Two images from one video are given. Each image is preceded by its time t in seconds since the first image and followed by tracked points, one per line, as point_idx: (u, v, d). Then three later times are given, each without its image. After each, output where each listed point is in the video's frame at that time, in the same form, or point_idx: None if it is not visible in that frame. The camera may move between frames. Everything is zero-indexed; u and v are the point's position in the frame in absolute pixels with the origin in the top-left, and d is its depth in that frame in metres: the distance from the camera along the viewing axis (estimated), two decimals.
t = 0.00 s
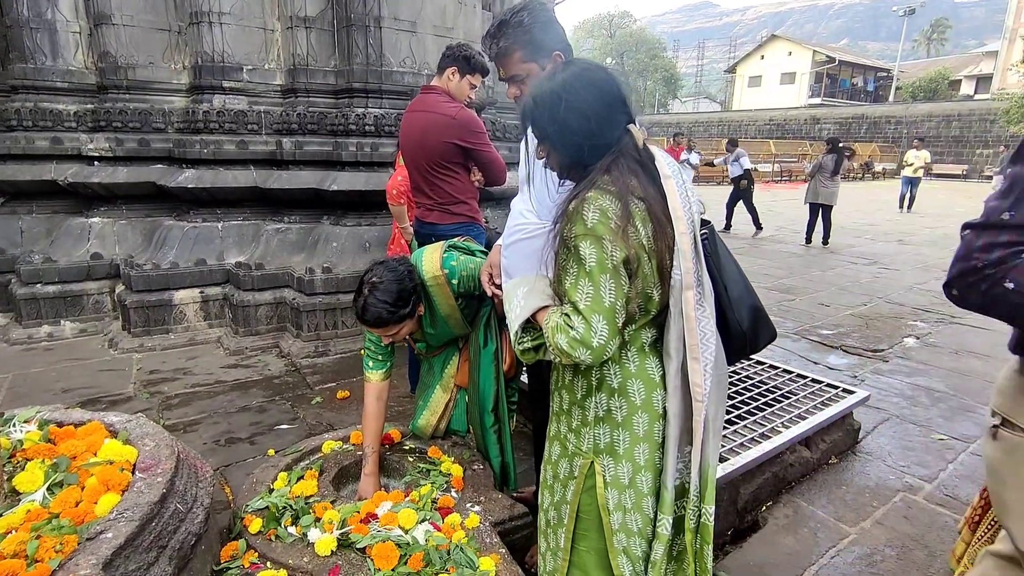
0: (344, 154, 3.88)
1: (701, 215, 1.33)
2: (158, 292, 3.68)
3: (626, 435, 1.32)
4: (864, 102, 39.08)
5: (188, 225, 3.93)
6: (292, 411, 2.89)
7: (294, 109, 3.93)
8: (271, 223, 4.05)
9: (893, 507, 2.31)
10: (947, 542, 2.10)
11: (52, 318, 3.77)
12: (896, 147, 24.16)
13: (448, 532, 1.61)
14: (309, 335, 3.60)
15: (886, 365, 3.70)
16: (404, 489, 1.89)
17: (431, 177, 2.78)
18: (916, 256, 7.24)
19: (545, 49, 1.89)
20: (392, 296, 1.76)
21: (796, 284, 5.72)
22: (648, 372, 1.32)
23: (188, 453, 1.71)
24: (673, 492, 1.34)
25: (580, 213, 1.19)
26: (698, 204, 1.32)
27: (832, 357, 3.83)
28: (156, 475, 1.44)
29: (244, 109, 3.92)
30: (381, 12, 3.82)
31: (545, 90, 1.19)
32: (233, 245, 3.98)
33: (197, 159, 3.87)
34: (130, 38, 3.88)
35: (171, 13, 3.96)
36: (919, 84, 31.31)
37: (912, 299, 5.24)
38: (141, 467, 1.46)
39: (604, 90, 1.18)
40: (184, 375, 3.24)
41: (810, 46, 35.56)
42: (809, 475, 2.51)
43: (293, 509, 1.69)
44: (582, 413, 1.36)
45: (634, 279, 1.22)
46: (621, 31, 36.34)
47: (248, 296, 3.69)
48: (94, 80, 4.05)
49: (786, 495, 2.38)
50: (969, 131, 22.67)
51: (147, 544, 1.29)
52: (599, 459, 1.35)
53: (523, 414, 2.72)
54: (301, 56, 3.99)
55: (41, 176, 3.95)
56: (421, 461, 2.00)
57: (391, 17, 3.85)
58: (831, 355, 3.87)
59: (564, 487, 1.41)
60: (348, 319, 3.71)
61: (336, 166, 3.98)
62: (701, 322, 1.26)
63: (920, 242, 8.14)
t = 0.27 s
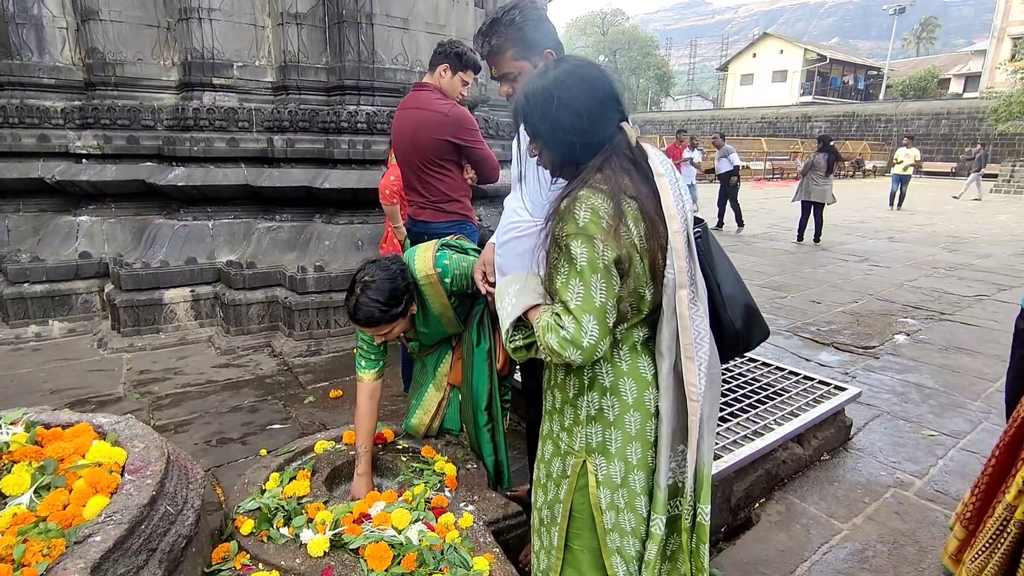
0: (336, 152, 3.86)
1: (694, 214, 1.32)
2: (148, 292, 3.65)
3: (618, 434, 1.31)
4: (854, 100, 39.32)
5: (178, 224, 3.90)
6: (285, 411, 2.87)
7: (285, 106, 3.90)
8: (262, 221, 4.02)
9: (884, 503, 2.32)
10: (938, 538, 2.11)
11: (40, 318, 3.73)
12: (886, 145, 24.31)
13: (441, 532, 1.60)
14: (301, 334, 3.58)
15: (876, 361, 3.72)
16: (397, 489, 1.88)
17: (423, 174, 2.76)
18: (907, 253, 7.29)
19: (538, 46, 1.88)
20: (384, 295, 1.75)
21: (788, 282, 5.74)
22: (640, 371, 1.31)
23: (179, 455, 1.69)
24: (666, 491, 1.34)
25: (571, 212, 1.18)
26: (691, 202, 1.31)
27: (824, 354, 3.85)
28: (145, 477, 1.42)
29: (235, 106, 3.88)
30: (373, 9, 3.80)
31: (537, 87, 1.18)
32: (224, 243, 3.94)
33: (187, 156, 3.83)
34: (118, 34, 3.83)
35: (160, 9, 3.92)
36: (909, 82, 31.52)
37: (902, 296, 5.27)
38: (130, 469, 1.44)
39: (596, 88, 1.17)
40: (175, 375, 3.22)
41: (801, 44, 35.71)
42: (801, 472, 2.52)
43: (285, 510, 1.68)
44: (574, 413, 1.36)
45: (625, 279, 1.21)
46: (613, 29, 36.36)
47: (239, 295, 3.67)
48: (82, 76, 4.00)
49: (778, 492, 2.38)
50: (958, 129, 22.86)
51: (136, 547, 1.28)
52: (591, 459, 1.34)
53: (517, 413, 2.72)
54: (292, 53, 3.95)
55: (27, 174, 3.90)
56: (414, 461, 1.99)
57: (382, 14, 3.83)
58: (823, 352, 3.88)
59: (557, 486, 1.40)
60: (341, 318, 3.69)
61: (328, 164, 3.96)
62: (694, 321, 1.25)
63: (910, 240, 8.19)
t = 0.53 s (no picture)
0: (326, 151, 3.83)
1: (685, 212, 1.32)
2: (135, 292, 3.61)
3: (608, 433, 1.31)
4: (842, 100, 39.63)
5: (165, 223, 3.85)
6: (274, 411, 2.85)
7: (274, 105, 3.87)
8: (251, 221, 3.98)
9: (873, 498, 2.33)
10: (925, 533, 2.13)
11: (24, 319, 3.68)
12: (873, 144, 24.51)
13: (433, 533, 1.59)
14: (291, 334, 3.55)
15: (865, 358, 3.75)
16: (388, 489, 1.86)
17: (413, 173, 2.74)
18: (894, 251, 7.36)
19: (528, 45, 1.87)
20: (376, 293, 1.73)
21: (778, 280, 5.77)
22: (630, 370, 1.31)
23: (166, 457, 1.66)
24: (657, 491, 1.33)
25: (560, 210, 1.18)
26: (682, 201, 1.30)
27: (813, 351, 3.87)
28: (131, 480, 1.40)
29: (223, 104, 3.84)
30: (362, 7, 3.77)
31: (528, 83, 1.17)
32: (213, 243, 3.91)
33: (174, 155, 3.78)
34: (103, 31, 3.78)
35: (146, 6, 3.88)
36: (895, 82, 31.80)
37: (890, 293, 5.31)
38: (116, 472, 1.42)
39: (587, 85, 1.16)
40: (162, 376, 3.18)
41: (790, 44, 35.91)
42: (791, 469, 2.53)
43: (275, 512, 1.66)
44: (564, 411, 1.35)
45: (614, 278, 1.21)
46: (603, 28, 36.40)
47: (228, 295, 3.63)
48: (66, 74, 3.94)
49: (769, 489, 2.39)
50: (943, 129, 23.11)
51: (121, 552, 1.26)
52: (581, 458, 1.34)
53: (508, 412, 2.71)
54: (280, 51, 3.92)
55: (11, 173, 3.84)
56: (405, 461, 1.97)
57: (372, 12, 3.81)
58: (812, 349, 3.91)
59: (548, 485, 1.40)
60: (331, 318, 3.67)
61: (318, 163, 3.93)
62: (685, 320, 1.24)
63: (897, 238, 8.27)
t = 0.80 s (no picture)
0: (310, 150, 3.80)
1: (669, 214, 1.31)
2: (114, 294, 3.54)
3: (588, 432, 1.31)
4: (824, 100, 40.11)
5: (146, 224, 3.79)
6: (259, 414, 2.81)
7: (257, 103, 3.82)
8: (234, 221, 3.94)
9: (855, 493, 2.35)
10: (906, 526, 2.15)
11: None
12: (854, 144, 24.83)
13: (420, 534, 1.57)
14: (275, 336, 3.51)
15: (847, 355, 3.79)
16: (374, 492, 1.84)
17: (398, 172, 2.73)
18: (874, 249, 7.46)
19: (513, 45, 1.85)
20: (363, 293, 1.72)
21: (761, 278, 5.82)
22: (610, 369, 1.30)
23: (147, 462, 1.63)
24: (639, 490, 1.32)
25: (540, 215, 1.18)
26: (667, 202, 1.30)
27: (796, 349, 3.91)
28: (110, 486, 1.37)
29: (204, 103, 3.79)
30: (346, 5, 3.75)
31: (522, 74, 1.17)
32: (195, 244, 3.85)
33: (155, 154, 3.72)
34: (80, 28, 3.71)
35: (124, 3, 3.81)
36: (875, 83, 32.27)
37: (871, 291, 5.38)
38: (94, 478, 1.39)
39: (573, 98, 1.16)
40: (143, 380, 3.13)
41: (773, 45, 36.27)
42: (776, 465, 2.55)
43: (259, 516, 1.63)
44: (546, 410, 1.35)
45: (593, 281, 1.21)
46: (588, 28, 36.49)
47: (211, 296, 3.58)
48: (42, 72, 3.86)
49: (754, 485, 2.41)
50: (921, 129, 23.50)
51: (100, 560, 1.23)
52: (562, 456, 1.33)
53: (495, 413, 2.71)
54: (262, 49, 3.87)
55: None
56: (392, 463, 1.95)
57: (356, 11, 3.78)
58: (795, 346, 3.94)
59: (531, 483, 1.39)
60: (315, 319, 3.63)
61: (302, 163, 3.89)
62: (669, 322, 1.24)
63: (877, 236, 8.38)
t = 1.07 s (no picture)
0: (292, 150, 3.77)
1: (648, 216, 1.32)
2: (92, 296, 3.48)
3: (565, 432, 1.31)
4: (805, 101, 40.59)
5: (124, 224, 3.73)
6: (241, 416, 2.78)
7: (238, 103, 3.78)
8: (215, 221, 3.89)
9: (834, 488, 2.38)
10: (883, 519, 2.19)
11: None
12: (835, 145, 25.15)
13: (402, 534, 1.56)
14: (257, 337, 3.47)
15: (827, 352, 3.84)
16: (357, 493, 1.83)
17: (382, 172, 2.71)
18: (854, 248, 7.56)
19: (497, 45, 1.84)
20: (346, 293, 1.70)
21: (743, 277, 5.88)
22: (588, 370, 1.31)
23: (125, 466, 1.60)
24: (615, 488, 1.34)
25: (519, 218, 1.18)
26: (646, 206, 1.30)
27: (778, 346, 3.95)
28: (86, 491, 1.35)
29: (184, 101, 3.74)
30: (329, 4, 3.72)
31: (509, 71, 1.18)
32: (175, 244, 3.81)
33: (134, 154, 3.66)
34: (56, 25, 3.65)
35: None
36: (855, 84, 32.73)
37: (850, 289, 5.45)
38: (70, 483, 1.37)
39: (556, 99, 1.17)
40: (123, 382, 3.08)
41: (755, 46, 36.62)
42: (757, 461, 2.57)
43: (240, 518, 1.62)
44: (524, 409, 1.35)
45: (571, 285, 1.21)
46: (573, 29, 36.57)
47: (191, 298, 3.54)
48: (15, 68, 3.72)
49: (735, 482, 2.43)
50: (900, 130, 23.88)
51: (76, 565, 1.21)
52: (539, 455, 1.33)
53: (479, 413, 2.70)
54: (244, 48, 3.83)
55: None
56: (375, 464, 1.94)
57: (338, 10, 3.76)
58: (776, 344, 3.98)
59: (509, 480, 1.39)
60: (298, 320, 3.60)
61: (284, 162, 3.86)
62: (647, 325, 1.24)
63: (857, 235, 8.50)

_Task goal:_ With pictures omitted, repeat the entries above word for word from the line holding "23: (188, 453, 1.71)" down to the line holding "17: (423, 174, 2.76)", keeping both of those lines.

_Exercise solution:_
23: (188, 453, 1.71)
24: (673, 492, 1.34)
25: (580, 213, 1.19)
26: (698, 204, 1.32)
27: (832, 357, 3.83)
28: (156, 475, 1.44)
29: (244, 109, 3.92)
30: (381, 12, 3.82)
31: (545, 90, 1.19)
32: (233, 245, 3.98)
33: (197, 159, 3.87)
34: (130, 38, 3.88)
35: (171, 13, 3.96)
36: (919, 84, 31.31)
37: (912, 299, 5.24)
38: (141, 467, 1.46)
39: (604, 90, 1.18)
40: (184, 375, 3.24)
41: (810, 46, 35.56)
42: (809, 475, 2.51)
43: (293, 509, 1.69)
44: (582, 413, 1.36)
45: (634, 279, 1.22)
46: (621, 31, 36.34)
47: (248, 296, 3.69)
48: (94, 80, 4.05)
49: (786, 495, 2.38)
50: (969, 131, 22.67)
51: (147, 544, 1.29)
52: (599, 459, 1.35)
53: (523, 414, 2.72)
54: (301, 56, 3.99)
55: (41, 176, 3.95)
56: (421, 461, 2.00)
57: (391, 17, 3.85)
58: (831, 355, 3.87)
59: (564, 487, 1.41)
60: (348, 319, 3.71)
61: (336, 166, 3.98)
62: (701, 322, 1.26)
63: (920, 242, 8.14)
t = 0.27 s
0: (336, 152, 3.86)
1: (694, 214, 1.32)
2: (148, 292, 3.65)
3: (618, 434, 1.31)
4: (854, 100, 39.32)
5: (178, 224, 3.90)
6: (285, 411, 2.87)
7: (285, 106, 3.90)
8: (262, 221, 4.02)
9: (884, 503, 2.32)
10: (938, 538, 2.11)
11: (40, 318, 3.73)
12: (886, 145, 24.31)
13: (441, 532, 1.60)
14: (301, 334, 3.58)
15: (876, 361, 3.72)
16: (397, 489, 1.88)
17: (423, 174, 2.76)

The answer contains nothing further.